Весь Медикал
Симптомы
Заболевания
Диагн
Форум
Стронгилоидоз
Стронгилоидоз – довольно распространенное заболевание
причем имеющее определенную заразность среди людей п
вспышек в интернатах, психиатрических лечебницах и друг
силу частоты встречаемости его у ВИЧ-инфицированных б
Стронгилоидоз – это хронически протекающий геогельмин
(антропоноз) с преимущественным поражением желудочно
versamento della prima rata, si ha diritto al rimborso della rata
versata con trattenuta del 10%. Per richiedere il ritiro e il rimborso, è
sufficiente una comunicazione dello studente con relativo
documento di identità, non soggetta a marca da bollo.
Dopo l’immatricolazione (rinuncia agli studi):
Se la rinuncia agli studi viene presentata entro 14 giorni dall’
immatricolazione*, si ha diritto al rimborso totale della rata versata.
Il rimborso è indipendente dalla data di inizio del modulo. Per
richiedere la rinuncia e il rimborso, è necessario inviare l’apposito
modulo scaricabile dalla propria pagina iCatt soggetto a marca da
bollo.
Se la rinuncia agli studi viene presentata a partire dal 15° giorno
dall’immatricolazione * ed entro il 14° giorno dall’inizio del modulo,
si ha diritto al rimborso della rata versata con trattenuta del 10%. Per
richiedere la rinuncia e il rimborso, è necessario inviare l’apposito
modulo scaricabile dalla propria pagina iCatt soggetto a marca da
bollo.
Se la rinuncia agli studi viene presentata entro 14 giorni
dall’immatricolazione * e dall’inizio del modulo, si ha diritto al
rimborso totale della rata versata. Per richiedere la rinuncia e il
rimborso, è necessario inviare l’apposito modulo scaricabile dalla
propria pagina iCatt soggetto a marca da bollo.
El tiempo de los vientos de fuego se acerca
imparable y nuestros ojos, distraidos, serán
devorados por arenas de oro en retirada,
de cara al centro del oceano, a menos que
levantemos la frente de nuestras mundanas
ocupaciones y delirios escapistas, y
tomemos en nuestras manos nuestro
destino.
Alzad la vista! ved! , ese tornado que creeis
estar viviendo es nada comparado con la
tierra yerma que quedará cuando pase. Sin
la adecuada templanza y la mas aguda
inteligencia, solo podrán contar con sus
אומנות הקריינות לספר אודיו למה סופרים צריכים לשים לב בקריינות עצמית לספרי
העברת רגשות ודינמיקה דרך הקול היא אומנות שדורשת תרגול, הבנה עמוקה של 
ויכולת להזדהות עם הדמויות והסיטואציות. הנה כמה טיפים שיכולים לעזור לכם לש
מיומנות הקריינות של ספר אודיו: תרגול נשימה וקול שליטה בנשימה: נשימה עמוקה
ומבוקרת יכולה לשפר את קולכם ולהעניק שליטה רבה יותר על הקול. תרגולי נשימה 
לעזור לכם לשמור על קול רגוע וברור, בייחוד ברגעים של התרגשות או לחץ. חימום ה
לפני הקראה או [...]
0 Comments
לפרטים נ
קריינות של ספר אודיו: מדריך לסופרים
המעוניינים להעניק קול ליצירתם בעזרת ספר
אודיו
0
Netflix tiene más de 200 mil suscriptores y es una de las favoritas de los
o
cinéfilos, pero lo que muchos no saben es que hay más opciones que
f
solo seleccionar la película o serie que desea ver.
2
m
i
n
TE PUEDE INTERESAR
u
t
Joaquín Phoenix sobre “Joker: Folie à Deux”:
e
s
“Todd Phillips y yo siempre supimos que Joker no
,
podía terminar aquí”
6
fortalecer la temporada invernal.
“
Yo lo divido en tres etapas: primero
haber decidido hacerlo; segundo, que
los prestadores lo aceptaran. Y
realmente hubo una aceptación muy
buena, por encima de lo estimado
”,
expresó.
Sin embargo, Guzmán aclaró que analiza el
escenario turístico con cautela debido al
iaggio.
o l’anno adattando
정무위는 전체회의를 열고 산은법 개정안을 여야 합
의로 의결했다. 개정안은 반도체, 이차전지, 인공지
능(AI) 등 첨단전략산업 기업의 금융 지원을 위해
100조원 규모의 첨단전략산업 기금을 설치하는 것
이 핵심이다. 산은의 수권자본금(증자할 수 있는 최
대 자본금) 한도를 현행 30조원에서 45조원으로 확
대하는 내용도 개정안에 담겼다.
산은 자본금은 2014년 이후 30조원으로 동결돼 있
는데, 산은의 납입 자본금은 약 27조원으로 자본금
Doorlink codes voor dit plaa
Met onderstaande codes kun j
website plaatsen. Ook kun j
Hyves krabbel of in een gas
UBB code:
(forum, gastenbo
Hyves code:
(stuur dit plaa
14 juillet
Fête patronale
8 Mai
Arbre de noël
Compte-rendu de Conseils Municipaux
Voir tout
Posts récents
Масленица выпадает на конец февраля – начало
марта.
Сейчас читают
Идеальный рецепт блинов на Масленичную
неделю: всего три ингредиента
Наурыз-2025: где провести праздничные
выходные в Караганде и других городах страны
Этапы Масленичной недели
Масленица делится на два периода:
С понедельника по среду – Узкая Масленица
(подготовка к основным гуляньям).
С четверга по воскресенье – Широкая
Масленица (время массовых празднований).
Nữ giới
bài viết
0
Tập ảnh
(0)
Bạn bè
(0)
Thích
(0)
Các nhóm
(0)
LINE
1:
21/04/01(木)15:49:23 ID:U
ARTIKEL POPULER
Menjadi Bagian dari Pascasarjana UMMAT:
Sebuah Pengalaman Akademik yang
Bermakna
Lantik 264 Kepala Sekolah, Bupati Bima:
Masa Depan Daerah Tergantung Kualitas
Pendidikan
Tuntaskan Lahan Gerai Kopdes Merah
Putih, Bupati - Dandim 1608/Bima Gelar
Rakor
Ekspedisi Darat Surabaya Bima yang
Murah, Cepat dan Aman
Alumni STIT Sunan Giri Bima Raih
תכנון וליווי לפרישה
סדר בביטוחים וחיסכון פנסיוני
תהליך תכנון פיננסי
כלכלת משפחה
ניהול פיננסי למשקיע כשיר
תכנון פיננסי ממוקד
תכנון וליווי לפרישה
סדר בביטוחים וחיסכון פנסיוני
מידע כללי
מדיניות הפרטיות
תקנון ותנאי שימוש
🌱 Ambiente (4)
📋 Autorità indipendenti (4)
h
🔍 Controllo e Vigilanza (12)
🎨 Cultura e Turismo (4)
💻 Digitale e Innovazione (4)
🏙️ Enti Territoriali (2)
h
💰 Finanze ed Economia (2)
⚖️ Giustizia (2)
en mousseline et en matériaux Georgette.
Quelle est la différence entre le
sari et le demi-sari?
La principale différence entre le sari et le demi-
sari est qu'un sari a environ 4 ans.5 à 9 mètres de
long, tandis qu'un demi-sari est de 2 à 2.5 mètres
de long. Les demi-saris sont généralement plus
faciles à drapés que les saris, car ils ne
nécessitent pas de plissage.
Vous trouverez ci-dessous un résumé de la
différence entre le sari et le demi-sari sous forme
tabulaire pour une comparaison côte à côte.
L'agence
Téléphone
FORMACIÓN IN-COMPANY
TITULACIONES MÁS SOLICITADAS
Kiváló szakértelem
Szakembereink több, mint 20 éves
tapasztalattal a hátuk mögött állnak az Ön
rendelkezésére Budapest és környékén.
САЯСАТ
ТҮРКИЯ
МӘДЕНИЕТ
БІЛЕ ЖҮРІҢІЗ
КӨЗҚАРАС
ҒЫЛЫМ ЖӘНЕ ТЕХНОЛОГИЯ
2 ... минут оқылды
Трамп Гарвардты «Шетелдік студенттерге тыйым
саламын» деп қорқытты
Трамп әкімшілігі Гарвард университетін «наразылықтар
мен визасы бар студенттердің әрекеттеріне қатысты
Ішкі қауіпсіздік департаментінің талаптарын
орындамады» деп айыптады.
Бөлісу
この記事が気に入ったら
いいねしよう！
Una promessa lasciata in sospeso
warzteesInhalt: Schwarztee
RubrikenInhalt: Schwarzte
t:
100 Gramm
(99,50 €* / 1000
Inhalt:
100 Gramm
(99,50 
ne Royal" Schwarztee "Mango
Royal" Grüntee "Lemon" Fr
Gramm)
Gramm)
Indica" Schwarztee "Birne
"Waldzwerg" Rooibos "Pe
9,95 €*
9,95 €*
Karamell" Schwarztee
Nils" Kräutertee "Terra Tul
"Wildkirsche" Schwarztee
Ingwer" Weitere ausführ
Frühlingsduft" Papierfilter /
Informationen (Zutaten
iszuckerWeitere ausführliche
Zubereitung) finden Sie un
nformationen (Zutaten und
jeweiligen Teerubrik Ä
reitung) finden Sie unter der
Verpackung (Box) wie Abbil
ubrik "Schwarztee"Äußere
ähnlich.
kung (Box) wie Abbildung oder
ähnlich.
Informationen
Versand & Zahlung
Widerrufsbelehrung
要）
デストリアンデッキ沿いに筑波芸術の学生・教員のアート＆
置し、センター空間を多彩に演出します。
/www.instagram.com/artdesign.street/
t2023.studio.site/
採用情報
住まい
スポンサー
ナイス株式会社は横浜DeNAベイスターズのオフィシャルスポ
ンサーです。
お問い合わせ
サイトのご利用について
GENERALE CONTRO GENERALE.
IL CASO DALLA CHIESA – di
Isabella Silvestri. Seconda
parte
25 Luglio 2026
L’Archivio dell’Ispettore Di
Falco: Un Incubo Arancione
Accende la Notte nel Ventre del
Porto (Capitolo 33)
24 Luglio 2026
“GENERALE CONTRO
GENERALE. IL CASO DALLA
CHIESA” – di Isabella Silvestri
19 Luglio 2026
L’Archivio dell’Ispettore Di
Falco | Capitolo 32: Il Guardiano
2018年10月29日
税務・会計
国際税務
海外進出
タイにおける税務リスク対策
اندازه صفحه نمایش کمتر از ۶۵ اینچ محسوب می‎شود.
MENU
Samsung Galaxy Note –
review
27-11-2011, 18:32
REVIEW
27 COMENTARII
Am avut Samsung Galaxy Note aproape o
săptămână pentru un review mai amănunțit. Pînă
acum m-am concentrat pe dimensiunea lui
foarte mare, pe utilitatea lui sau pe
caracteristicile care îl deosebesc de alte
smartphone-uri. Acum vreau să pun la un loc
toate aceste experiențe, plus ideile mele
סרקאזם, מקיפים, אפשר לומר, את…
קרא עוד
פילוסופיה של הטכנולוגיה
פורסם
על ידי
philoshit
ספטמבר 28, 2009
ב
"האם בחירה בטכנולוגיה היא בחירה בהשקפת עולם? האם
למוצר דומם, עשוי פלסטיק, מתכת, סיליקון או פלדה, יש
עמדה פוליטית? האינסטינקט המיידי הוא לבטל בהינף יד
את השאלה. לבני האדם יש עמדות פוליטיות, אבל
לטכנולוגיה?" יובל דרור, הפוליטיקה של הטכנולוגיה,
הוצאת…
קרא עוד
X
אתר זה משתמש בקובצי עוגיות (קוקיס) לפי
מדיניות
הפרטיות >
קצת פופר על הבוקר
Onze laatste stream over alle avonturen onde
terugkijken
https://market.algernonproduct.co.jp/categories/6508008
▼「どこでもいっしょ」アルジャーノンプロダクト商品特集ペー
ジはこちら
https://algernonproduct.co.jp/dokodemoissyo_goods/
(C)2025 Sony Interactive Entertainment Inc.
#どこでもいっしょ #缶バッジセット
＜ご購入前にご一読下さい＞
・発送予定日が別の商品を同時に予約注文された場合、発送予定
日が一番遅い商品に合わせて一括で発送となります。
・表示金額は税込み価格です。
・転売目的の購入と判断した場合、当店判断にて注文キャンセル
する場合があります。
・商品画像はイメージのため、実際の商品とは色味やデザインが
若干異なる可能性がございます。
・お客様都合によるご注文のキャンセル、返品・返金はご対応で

* **Job**
Where the line holding "Tuntaskan Lahan Gerai Kopdes Merah" appears in the listing above, start reproducing exactly, and end with the line holding "Informationen (Zutaten".

* **Solution**
Tuntaskan Lahan Gerai Kopdes Merah
Putih, Bupati - Dandim 1608/Bima Gelar
Rakor
Ekspedisi Darat Surabaya Bima yang
Murah, Cepat dan Aman
Alumni STIT Sunan Giri Bima Raih
תכנון וליווי לפרישה
סדר בביטוחים וחיסכון פנסיוני
תהליך תכנון פיננסי
כלכלת משפחה
ניהול פיננסי למשקיע כשיר
תכנון פיננסי ממוקד
תכנון וליווי לפרישה
סדר בביטוחים וחיסכון פנסיוני
מידע כללי
מדיניות הפרטיות
תקנון ותנאי שימוש
🌱 Ambiente (4)
📋 Autorità indipendenti (4)
h
🔍 Controllo e Vigilanza (12)
🎨 Cultura e Turismo (4)
💻 Digitale e Innovazione (4)
🏙️ Enti Territoriali (2)
h
💰 Finanze ed Economia (2)
⚖️ Giustizia (2)
en mousseline et en matériaux Georgette.
Quelle est la différence entre le
sari et le demi-sari?
La principale différence entre le sari et le demi-
sari est qu'un sari a environ 4 ans.5 à 9 mètres de
long, tandis qu'un demi-sari est de 2 à 2.5 mètres
de long. Les demi-saris sont généralement plus
faciles à drapés que les saris, car ils ne
nécessitent pas de plissage.
Vous trouverez ci-dessous un résumé de la
différence entre le sari et le demi-sari sous forme
tabulaire pour une comparaison côte à côte.
L'agence
Téléphone
FORMACIÓN IN-COMPANY
TITULACIONES MÁS SOLICITADAS
Kiváló szakértelem
Szakembereink több, mint 20 éves
tapasztalattal a hátuk mögött állnak az Ön
rendelkezésére Budapest és környékén.
САЯСАТ
ТҮРКИЯ
МӘДЕНИЕТ
БІЛЕ ЖҮРІҢІЗ
КӨЗҚАРАС
ҒЫЛЫМ ЖӘНЕ ТЕХНОЛОГИЯ
2 ... минут оқылды
Трамп Гарвардты «Шетелдік студенттерге тыйым
саламын» деп қорқытты
Трамп әкімшілігі Гарвард университетін «наразылықтар
мен визасы бар студенттердің әрекеттеріне қатысты
Ішкі қауіпсіздік департаментінің талаптарын
орындамады» деп айыптады.
Бөлісу
この記事が気に入ったら
いいねしよう！
Una promessa lasciata in sospeso
warzteesInhalt: Schwarztee
RubrikenInhalt: Schwarzte
t:
100 Gramm
(99,50 €* / 1000
Inhalt:
100 Gramm
(99,50 
ne Royal" Schwarztee "Mango
Royal" Grüntee "Lemon" Fr
Gramm)
Gramm)
Indica" Schwarztee "Birne
"Waldzwerg" Rooibos "Pe
9,95 €*
9,95 €*
Karamell" Schwarztee
Nils" Kräutertee "Terra Tul
"Wildkirsche" Schwarztee
Ingwer" Weitere ausführ
Frühlingsduft" Papierfilter /
Informationen (Zutaten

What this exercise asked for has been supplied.